= Instructions =
1: In the Mailman thread, which header does the suggested fix have Mailman change to add the unmangled message-id?
2: From the Mailman thread, copy verbatim the stretch from "Are we willing" through "the thread hierarchy.".

Reopening because I have a suggestion for a fix. But first : Modifying Message-IDs is a pretty evil thing to do, and Mailman ought to do every effort to avoid that. Even jwz's algorythm can't recover the situation fully, because there really is information loss in the way Mailman does that. The cross-posting thing is actually another bug in my opinion : Mailman should be able to recognize that situation, and handle it properly by converting mail cross-posting to a proper newsgroup cross-posting. However without significantly changing Mailman's behavior, there's one simple fix that would enhance things a lot (by solving the information loss part of the problem) : - When forwarding messages to the newgroups, Mailman could change the References header to add the unmangled version of the message-id in front of it, before replacing it with a modified version inside Message-ID: header. This means that replies to this message would contain both the mangled ID and the unmangled one, so the unmangled version would be properly referenced as a direct ancestor of the response. Together with an error recovery algorithm similar to the jwz's one, this should make threading work properly in most cases (it may still be broken in mail, if mail only uses the Reply-to header, and not the References one. But I believe Thunderbird/Seamonkey Mail actually use the same code to do threading both in mail and newsgroups).
Are we willing to run a patched mailman on our gateway or do we need to get an official release? There is a patch available on https://bugs.launchpad.net/mailman/+bug/266263 that seems quite reasonable and I can update it if need be. It is probably worth noting that when the Message-ID destruction does not manifest itself as fragmenting the thread it will manifest as incorrect parenting of replies in the thread hierarchy.

= Data to examine =
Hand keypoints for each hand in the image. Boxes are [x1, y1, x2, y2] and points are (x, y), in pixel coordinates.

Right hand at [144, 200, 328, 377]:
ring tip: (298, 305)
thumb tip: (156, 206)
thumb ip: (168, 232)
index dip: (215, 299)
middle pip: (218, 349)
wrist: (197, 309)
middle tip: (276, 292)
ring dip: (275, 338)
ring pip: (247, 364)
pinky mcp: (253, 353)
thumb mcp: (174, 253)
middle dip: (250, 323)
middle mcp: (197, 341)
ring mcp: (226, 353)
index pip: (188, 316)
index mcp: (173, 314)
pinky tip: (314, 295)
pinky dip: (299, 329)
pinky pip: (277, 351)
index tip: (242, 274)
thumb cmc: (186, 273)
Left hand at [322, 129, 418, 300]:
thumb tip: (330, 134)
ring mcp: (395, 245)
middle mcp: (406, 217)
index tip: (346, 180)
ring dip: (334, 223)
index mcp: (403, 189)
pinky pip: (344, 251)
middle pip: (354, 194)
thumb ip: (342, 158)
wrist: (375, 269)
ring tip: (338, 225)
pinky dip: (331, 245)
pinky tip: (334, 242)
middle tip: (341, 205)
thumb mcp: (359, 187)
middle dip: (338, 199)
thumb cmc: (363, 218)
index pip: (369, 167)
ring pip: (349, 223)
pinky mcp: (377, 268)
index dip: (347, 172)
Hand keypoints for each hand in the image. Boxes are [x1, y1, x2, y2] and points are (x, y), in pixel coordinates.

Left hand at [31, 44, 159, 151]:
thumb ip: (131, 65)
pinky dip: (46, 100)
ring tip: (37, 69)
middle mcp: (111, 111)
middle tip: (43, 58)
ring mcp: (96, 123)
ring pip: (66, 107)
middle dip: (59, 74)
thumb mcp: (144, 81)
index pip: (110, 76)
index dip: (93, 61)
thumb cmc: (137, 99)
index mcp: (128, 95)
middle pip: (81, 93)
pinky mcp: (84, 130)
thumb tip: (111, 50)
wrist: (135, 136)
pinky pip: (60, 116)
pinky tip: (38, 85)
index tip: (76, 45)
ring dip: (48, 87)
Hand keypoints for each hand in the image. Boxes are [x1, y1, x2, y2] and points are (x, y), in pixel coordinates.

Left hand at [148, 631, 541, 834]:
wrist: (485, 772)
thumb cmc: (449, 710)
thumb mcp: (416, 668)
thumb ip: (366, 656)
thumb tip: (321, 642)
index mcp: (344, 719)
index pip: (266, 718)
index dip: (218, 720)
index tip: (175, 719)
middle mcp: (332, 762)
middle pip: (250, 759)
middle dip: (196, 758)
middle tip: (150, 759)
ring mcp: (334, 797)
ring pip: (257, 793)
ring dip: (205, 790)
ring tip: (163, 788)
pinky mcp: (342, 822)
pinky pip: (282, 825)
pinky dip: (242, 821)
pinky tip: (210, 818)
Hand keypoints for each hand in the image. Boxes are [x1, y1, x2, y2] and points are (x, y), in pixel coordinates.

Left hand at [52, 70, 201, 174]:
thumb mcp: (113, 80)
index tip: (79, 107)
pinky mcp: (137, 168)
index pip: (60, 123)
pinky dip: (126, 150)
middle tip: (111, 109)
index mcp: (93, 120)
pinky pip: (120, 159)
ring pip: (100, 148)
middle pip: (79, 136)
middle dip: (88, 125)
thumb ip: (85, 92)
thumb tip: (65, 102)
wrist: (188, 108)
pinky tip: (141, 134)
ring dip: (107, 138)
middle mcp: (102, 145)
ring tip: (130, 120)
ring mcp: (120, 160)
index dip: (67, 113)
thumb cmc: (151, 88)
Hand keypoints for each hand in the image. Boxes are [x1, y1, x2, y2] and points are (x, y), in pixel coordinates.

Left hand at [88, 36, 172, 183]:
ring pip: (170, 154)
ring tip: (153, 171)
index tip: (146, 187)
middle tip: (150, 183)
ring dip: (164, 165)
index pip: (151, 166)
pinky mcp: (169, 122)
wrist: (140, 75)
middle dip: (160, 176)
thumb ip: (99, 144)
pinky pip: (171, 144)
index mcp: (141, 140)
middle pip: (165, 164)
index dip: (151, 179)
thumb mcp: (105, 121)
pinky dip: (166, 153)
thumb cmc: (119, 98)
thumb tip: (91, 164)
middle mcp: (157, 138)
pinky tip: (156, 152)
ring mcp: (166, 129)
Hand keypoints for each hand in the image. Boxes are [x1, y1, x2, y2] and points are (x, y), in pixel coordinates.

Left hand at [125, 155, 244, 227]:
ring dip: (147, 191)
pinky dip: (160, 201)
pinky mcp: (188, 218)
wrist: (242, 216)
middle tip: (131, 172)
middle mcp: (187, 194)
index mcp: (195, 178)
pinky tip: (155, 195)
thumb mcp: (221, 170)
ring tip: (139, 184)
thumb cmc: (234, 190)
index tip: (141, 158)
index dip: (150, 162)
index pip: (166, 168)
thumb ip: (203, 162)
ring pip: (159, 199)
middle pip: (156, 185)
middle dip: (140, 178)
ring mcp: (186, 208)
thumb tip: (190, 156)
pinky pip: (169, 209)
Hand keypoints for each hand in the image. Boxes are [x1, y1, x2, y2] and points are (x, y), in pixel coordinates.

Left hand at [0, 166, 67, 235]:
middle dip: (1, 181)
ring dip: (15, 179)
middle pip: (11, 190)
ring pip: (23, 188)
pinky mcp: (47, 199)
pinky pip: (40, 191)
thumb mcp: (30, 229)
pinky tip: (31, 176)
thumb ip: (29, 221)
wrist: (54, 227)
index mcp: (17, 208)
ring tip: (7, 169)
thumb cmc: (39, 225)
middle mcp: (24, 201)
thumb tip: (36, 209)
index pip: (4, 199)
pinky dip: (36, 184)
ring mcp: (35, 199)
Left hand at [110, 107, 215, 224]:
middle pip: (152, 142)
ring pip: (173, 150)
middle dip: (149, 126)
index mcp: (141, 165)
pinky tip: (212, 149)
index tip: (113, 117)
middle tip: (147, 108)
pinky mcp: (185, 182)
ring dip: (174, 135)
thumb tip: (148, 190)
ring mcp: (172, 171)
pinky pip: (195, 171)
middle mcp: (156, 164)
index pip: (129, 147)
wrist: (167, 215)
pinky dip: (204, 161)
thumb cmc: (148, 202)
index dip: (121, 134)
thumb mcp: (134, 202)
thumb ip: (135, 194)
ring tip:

= Answers given =
1: The References header.

2:
Are we willing to run a patched mailman on our gateway or do we need to get an official release? There is a patch available on https://bugs.launchpad.net/mailman/+bug/266263 that seems quite reasonable and I can update it if need be. It is probably worth noting that when the Message-ID destruction does not manifest itself as fragmenting the thread it will manifest as incorrect parenting of replies in the thread hierarchy.